Artists reignite the spark with hands-on projects


Junior Solomon Morgan practicing showing value and contours with drawing.

With Covid-19 pulling students out of school, the last few school years have certainly presented a unique way of learning. From learning on a Google Meet, to indirect interaction between students and teachers, Cavaliers are happy to be back in the classroom to express themselves through art, and now that students are back in person, there are more opportunities for hands-on creativity.

Art 3 students began the year reviewing shading techniques to show value and have practiced drawing shapes and still life objects to prepare for more advanced pieces.

As a result of being back in person, students have access to more tools as well as the chance to receive feedback from their peers. Being in a physical learning environment is especially important for artists and creators who need a variety of materials and tools to work with.

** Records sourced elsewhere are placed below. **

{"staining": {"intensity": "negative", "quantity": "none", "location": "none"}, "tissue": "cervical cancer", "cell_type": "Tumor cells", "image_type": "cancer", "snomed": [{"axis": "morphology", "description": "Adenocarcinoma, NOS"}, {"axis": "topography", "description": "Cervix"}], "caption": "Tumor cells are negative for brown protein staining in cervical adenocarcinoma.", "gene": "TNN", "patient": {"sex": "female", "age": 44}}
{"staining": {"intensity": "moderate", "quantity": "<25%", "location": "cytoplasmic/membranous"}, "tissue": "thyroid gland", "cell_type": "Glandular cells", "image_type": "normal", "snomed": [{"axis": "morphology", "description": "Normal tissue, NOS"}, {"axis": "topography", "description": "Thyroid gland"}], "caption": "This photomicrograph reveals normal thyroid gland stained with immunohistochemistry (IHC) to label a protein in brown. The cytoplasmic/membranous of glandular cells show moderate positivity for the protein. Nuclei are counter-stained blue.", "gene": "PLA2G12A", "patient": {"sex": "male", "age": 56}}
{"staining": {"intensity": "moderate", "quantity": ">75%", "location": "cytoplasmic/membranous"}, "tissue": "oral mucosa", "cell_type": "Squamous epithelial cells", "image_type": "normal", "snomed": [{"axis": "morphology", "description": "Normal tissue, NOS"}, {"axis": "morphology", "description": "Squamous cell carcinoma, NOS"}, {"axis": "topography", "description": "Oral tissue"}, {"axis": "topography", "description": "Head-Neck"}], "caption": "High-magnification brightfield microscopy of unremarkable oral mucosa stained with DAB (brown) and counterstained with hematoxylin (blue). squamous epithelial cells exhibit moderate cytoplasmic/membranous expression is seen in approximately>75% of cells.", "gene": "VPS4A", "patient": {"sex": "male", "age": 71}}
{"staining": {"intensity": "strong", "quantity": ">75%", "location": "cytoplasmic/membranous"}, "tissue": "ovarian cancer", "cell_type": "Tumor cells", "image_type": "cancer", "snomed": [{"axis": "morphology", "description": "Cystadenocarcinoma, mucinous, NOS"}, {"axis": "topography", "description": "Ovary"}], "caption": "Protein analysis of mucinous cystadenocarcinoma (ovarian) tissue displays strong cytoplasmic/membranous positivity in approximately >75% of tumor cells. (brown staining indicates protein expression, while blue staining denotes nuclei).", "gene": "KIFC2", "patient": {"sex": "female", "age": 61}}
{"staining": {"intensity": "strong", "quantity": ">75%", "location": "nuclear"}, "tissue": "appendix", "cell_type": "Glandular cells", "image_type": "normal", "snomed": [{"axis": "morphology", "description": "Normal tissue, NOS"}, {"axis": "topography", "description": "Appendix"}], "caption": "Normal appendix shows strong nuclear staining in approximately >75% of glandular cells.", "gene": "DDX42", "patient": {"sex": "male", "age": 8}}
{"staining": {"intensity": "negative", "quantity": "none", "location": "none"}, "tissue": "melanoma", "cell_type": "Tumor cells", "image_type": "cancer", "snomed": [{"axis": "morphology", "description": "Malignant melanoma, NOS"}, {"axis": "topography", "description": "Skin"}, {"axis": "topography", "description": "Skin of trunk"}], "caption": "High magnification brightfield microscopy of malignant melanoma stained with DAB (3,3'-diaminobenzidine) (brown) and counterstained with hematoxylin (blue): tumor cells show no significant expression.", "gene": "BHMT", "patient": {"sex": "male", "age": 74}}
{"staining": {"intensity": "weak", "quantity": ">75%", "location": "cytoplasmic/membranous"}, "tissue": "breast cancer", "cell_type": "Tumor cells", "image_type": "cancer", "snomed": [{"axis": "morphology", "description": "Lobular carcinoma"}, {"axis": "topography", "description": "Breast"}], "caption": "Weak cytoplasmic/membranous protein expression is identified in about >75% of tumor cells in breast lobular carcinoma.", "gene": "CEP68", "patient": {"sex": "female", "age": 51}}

Junior Solomon Morgan, is excited about being back in the classroom and having the opportunity to take part in more hands-on projects.

“I like the current project because we get into more detail with the shading and textures,” Morgan said. “I look forward to drawing more animated and cartoon style drawings [later this year].” 

Typically, art classes begin with simpler techniques that most people can learn, then the ideas gradually get more complex and students have an opportunity to enhance their own preferred styles and techniques.

Compared to the other art programs he has attended, Morgan does not believe he would be where he is now if it were not for Clover Hill’s art program. 

“There weren’t a lot of art classes or programs where I used to live,” Morgan said. “It’s nice to be in a physical art class where it’s collaborative and you can work with other students.”

Art classes at Clover Hill are a good way to expand on one’s creativity and artwork. Anybody can learn how to make an amazing drawing or painting from nothing. Overall, the classroom experience is important for art and creativity.

Morgan believes that when it comes to art, young artists do not get enough recognition. 

“Adults have more resources and not a lot of young kids have the same voice,” Morgan said. “A lot of amazing art created by young artists goes unnoticed simply because they haven’t been around long enough or haven’t created many pieces.”

Art teacher Rachel Principe is ready to leave the world of virtual learning behind. “In Art 3 you will really be building your skills, while still exploring your own interests. Art 3 provides a bit more creative freedom from previous years while also teaching basic, required skills for visual arts. 

“Students will then be encouraged to use these skills and apply them to their own interests and passions to create artwork that showcases his/her voice as an artist,” said Principe. 

Laura Wright, AP Art substitute teacher shares the impact that being back in the classroom has had on students. 

“It’s crucial for students to be back in the classroom for the structure, discipline and material,” Wright said. Overall, with Covid-19 nearing its end, being back in the classroom has provided students with a positive change in scenery, one that has fueled their creative minds with new ideas.